La mise en place d’une économie plus circulaire n’est pas qu’une affaire d’ingénieurs ou de géologues. Elle ne sera vraiment pertinente que si nous ralentissons la boucle de consommation. N’en déplaise au baron Bic, l’idée même de jeter un stylo bille après utilisation est totalement incongrue. Nous devons retrouver un rapport à l’objet qui nous incite à le préserver, le réparer et le réutiliser autant que faire se peut. Les économies les plus pauvres offrent à cet égard de nombreuses leçons exemplaires. Le zéro déchet n’y est pas un slogan mais une réalité.

Dans cette perspective, il est clair que de nouveaux modèles économiques doivent être soutenus qu’ils s’inspirent de l’économie de la fonctionnalité ou qu’ils incitent les fabricants à accorder des garanties prolongées sur leur produit. On devra légitimement s’inquiéter du frein à l’innovation technologique que cela pourrait induire mais il doit sûrement exister une voie raisonnable entre stagnation et progrès futile. Il faudra toutefois compter sur une révolution copernicienne de la culture du consumérisme et du marketing à outrance.
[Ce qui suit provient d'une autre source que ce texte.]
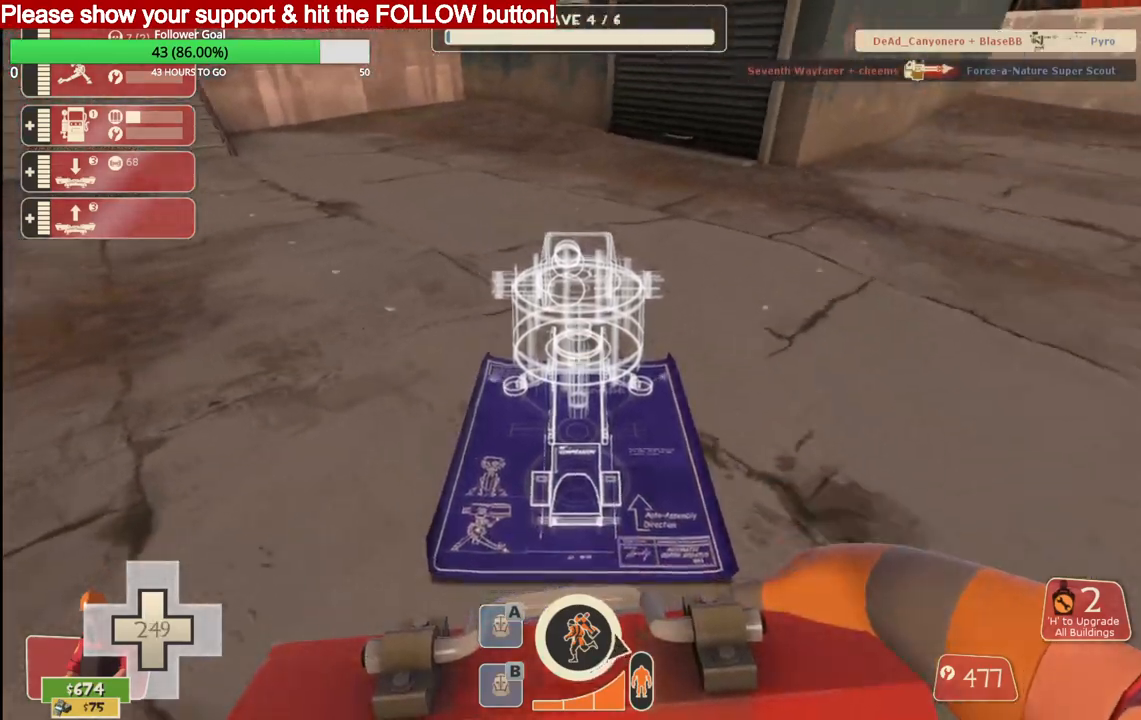
{"buttons": [], "left_stick": "up-right", "right_stick": "center", "events": [[167, "left_stick", "down-right"], [300, "left_stick", "up-right"]]}
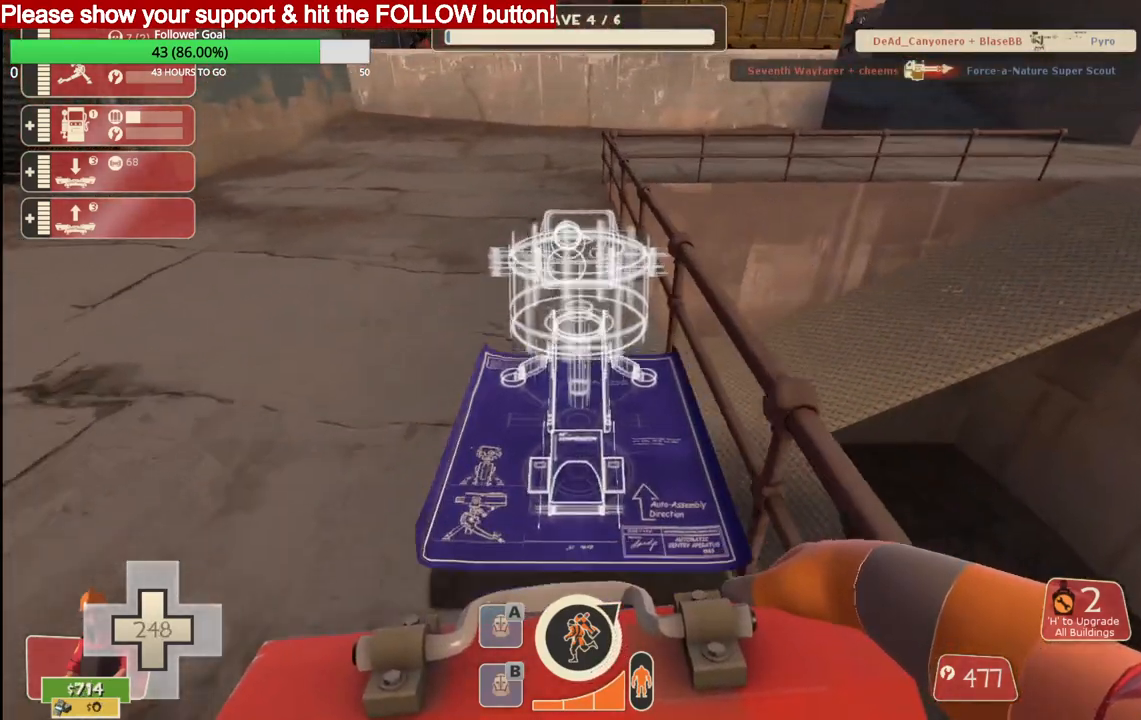
{"buttons": [], "left_stick": "up", "right_stick": "center", "events": [[300, "left_stick", "up"]]}
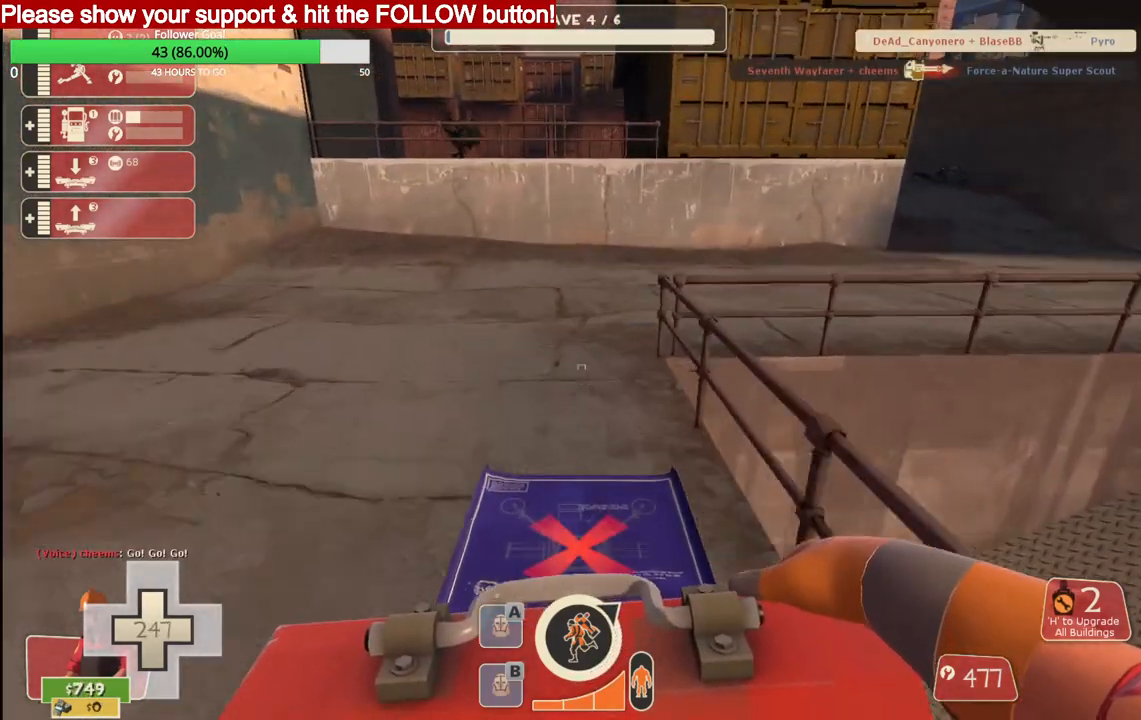
{"buttons": [], "left_stick": "up", "right_stick": "center", "events": []}
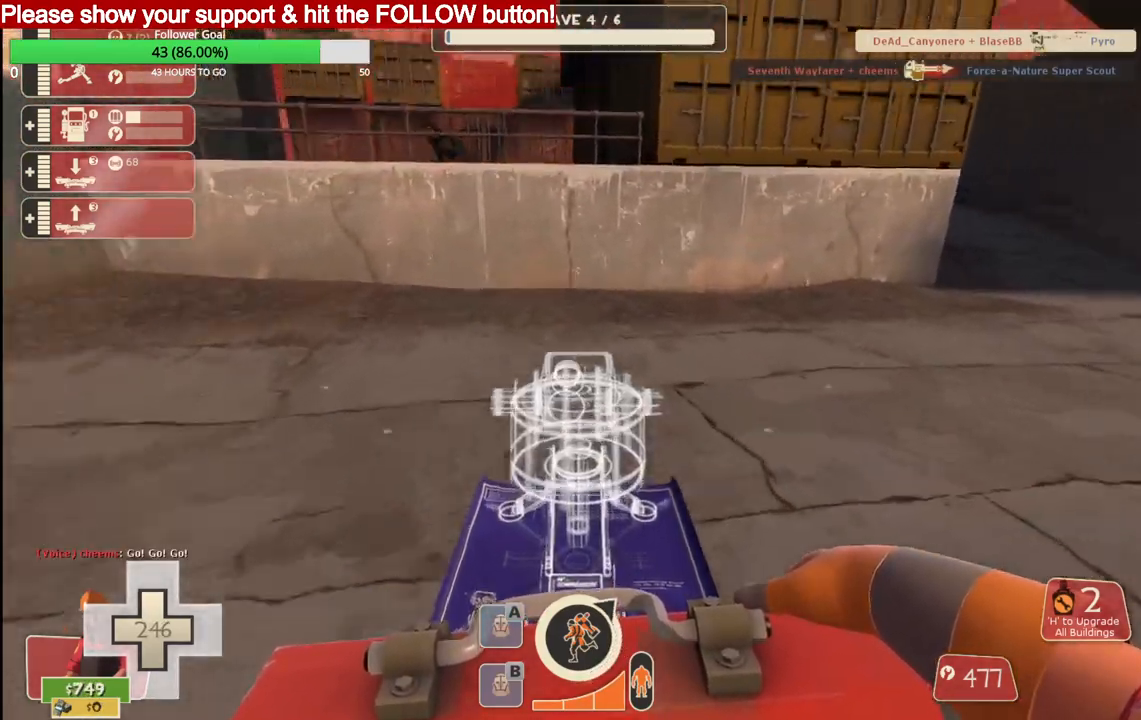
{"buttons": [], "left_stick": "up-right", "right_stick": "center", "events": [[167, "left_stick", "up-right"]]}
Défi numéro 4 : Améliorer nos capacités de recyclage (CLOSE THE LOOP)


Même si tout doit être fait pour retarder cette échéance[4], il arrive un moment où un produit est légitimement en fin de vie et où, ayant perdu toute fonctionnalité, sa valeur résiduelle est celle des matériaux qui le forment. C’est ici qu’intervient le recyclage, c’est-à-dire l’opération technique qui consiste à séparer et préparer ces matériaux pour un nouveau cycle. Une analogie très parlante du recyclage est le jeu en pâte à modeler. Si nous n’y prenons garde nos matériaux se mélangent en une boule de couleur infâme et il n’y a plus d’avenir. Si nous sommes méticuleux il est possible de séparer les couleurs de base et de redonner vie à de nouveaux produits. Encore faut-il que les matériaux recyclés trouvent acheteur et que ceux-ci soient prêts à mettre un prix qui couvre le coût du recyclage. La réalité d’aujourd’hui est que tout cela n’est possible que grâce à une subsidiation soutenue car il existe encore trop de méfiance vis-à-vis de la performance des matières premières recyclées ou que le prix des métaux d’origine primaire est bien trop faible !
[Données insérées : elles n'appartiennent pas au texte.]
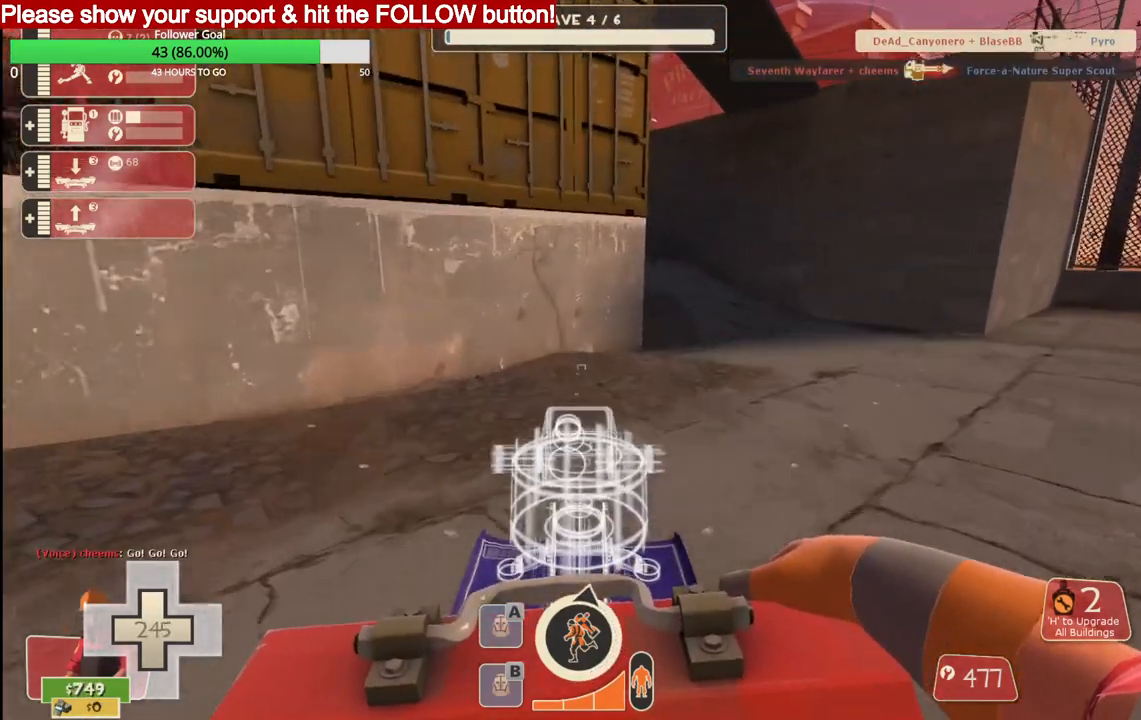
{"buttons": [], "left_stick": "up-right", "right_stick": "center", "events": []}
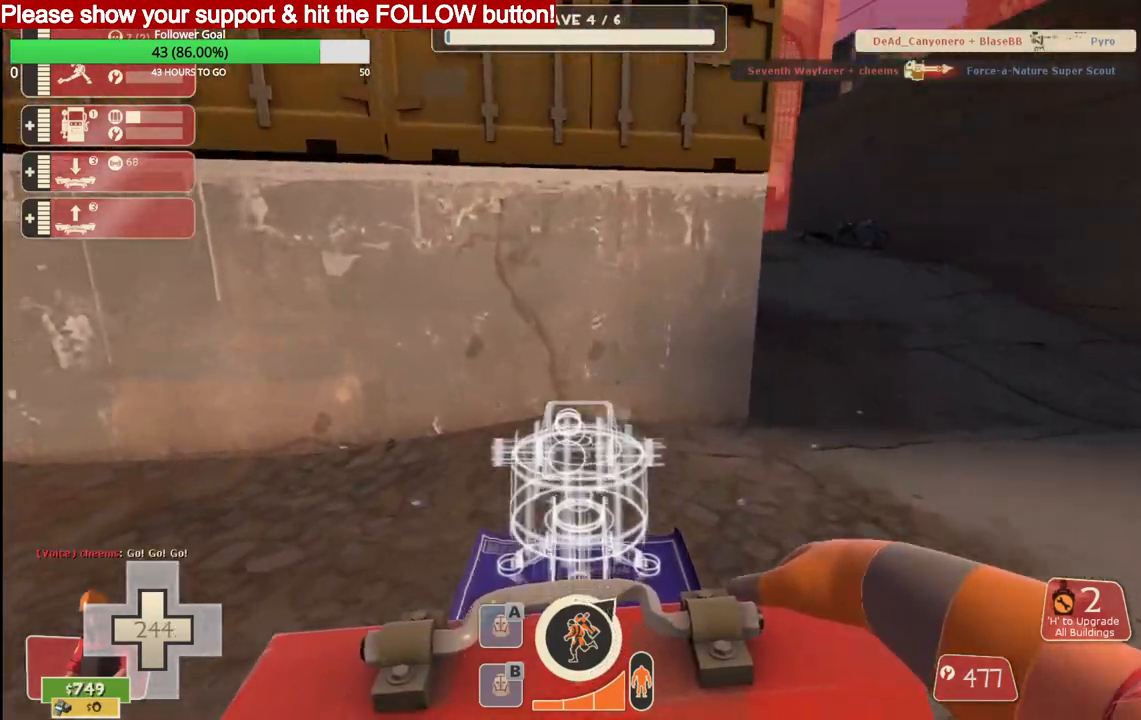
{"buttons": [], "left_stick": "up-right", "right_stick": "center", "events": []}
L’innovation, en particulier le tri intelligent faisant appel aux techniques de robotique et d’intelligence artificielle[5], offre des perspectives intéressantes pour améliorer les performances du recyclage, mais il est bon de toujours garder à l’esprit que le plus performant des procédés de recyclage dépasse rarement les 95%. Autrement dit, après 15 cycles, il pourrait ne plus rester que la moitié de la ressource initiale le reste étant dissipé dans des déchets ultimes!


Eric PIRARD, le 3 Juillet 2019



[1] Johann-Karl von Carlowitz, directeur de l’administration des mines d’argent de Freiberg s’inquiétait déjà dans Sylvicultura Economica (1713) du taux de déforestation trop rapide.

[2] L’ULiège délivre un diplôme de master en sciences géologiques et un diplôme de master en sciences de l’ingénieur(or. génie géologique). Elle organise sous l’égide de la Raw Materials Academy, le Europen Master in Resources Engineering (EMerald).

[3] Ce qui est impossible selon les lois de la thermodynamique

[4] En pratique, il convient de bannir toute forme d’usage unique qu’il s’agisse de plastique, d’aluminium ou même de papier.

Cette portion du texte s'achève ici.